Internal wave events

Fifteen internal wave events (Table S1) were identified by cross correlation using a 3-day time window with 1-day shifting step for every pair of T-sensor and DPG-T variations with correlation coefficient > 0.7 to ensure that events with duration > 3 days can be integrated to the same event. The events have internal motion lasting ≥ 3 days, including ≥ 2 cycles of the local inertial periods and ≥ 3 cycles of tidal periods.

Beamforming-frequency-wavenumber analysis

Beamforming-FK analysis transforms waves to frequency-wavenumber relations before ‘beams’ and stacks them over a predefined grid for slowness points. It then calculates the power of a beam with different slowness and BAZs of an assumed incoming plane wave crossing the array, allowing us to find the preferred model of apparent slowness and BAZs. The slowness and BAZs of the internal waves in each event were calculated from the long-period DPG-T variations using a 1.5-day time window, which includes the inertial and tidal periods, and a 104-s window shift.
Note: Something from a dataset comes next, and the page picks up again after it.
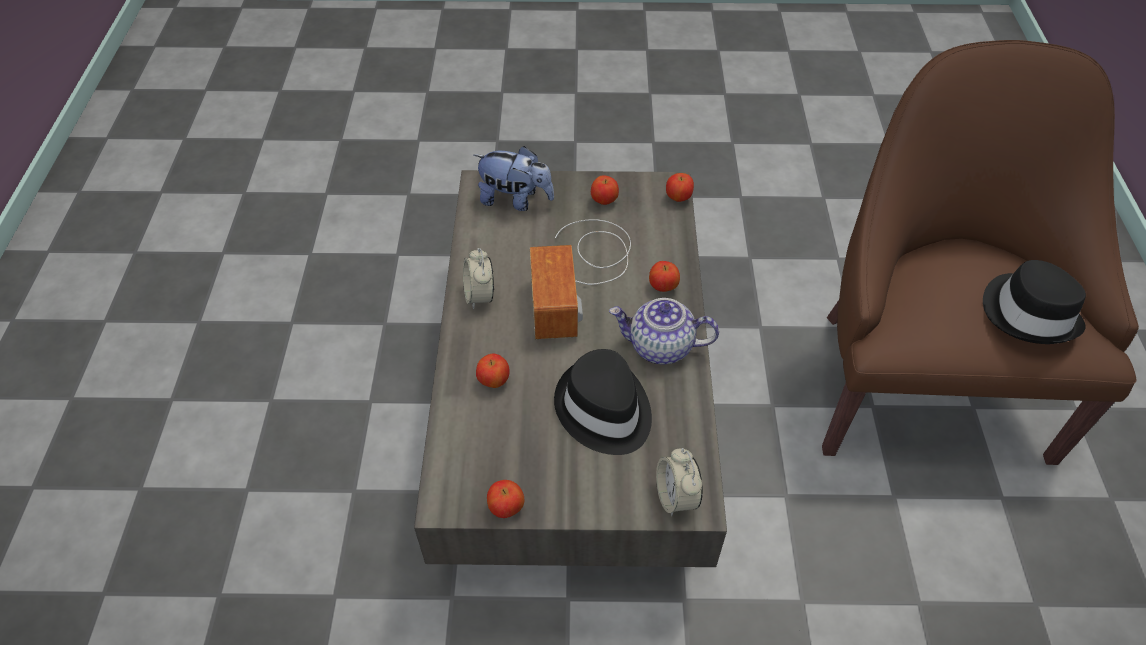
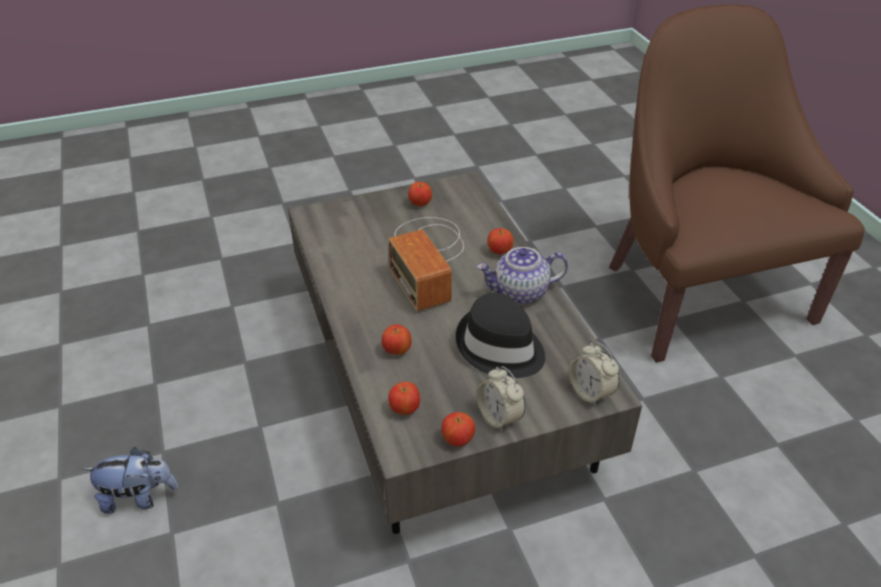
camera: 20 degrees left, 10 degrees down
alarm clock [463,248,494,309] -> alarm clock moved to [477,366,526,432]
plush toy [474,146,554,211] -> plush toy moved to [82,447,178,514]
apple [666,173,694,202] -> apple moved to [388,382,420,415]
black hat [983,260,1086,344] -> none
Root-mean-squared linear regression method

Root-mean-squared linear regression of the distributions of \({T}_{t}\) from cross correlation referenced by the T-sensor variations and \({D}_{\theta }\) at each station can be used to calculate the overall slowness and BAZ of the propagating internal waves for each event. We searched the \({D}_{\theta }\) at each station using a grid search of DPG to internal-wave BAZ every 1° within 360° to find the one that gives the maximum Pearson correlation coefficient R. According to the equation of time shifts, the slope and intercept of the regression line are the average horizontal slowness of the propagating internal wave and the thermal relaxation time, respectively.